* [What the exercise asks]: Using the records below, reproduce exactly the lines from the one containing "pinky tip: (360, 193)" through the end, and nothing more; skip the images.
++++
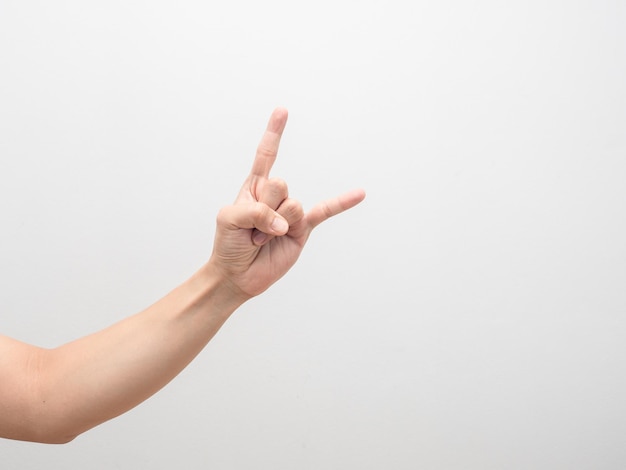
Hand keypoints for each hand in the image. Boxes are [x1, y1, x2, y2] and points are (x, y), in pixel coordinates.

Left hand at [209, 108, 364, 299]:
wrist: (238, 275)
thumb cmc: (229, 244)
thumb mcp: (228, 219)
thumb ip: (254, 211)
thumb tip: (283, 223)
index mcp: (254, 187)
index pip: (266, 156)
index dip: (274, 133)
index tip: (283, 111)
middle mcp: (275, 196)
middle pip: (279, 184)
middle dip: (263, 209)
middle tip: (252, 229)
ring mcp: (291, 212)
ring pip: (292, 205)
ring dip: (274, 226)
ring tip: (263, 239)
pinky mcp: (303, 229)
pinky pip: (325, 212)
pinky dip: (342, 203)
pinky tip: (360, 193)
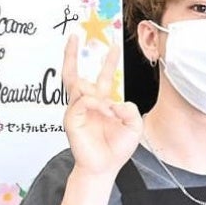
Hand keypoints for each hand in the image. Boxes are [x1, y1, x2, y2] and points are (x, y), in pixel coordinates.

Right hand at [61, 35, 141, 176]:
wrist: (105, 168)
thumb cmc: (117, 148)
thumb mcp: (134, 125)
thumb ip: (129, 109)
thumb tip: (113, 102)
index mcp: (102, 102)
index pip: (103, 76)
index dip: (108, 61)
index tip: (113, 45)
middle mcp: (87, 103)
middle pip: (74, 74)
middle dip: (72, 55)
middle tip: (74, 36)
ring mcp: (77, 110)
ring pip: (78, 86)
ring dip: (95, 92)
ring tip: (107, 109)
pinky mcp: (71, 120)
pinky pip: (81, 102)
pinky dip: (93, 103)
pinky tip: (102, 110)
++++
* [Solution]:
pinky tip: (360, 193)
Hand keypoints for each hand in the image. Boxes are [x1, y1, x2, y2] and points are (x, y), in pixel coordinates.

Right hand at [61, 35, 141, 176]:
wrist: (105, 168)
thumb cmc: (117, 148)
thumb mcp: (134, 125)
thumb ip: (129, 109)
thumb tip: (113, 102)
index mcp: (102, 102)
index pip: (103, 76)
index dip: (108, 61)
index tip: (113, 45)
middle mcp: (87, 103)
middle pip: (74, 74)
middle dip: (72, 55)
middle tip: (74, 36)
ring mcp: (77, 110)
ring pip: (78, 86)
ring dip: (95, 92)
ring tip: (107, 109)
pinky mcp: (71, 120)
pinky pip: (81, 102)
pinky dip: (93, 103)
pinky tip: (102, 110)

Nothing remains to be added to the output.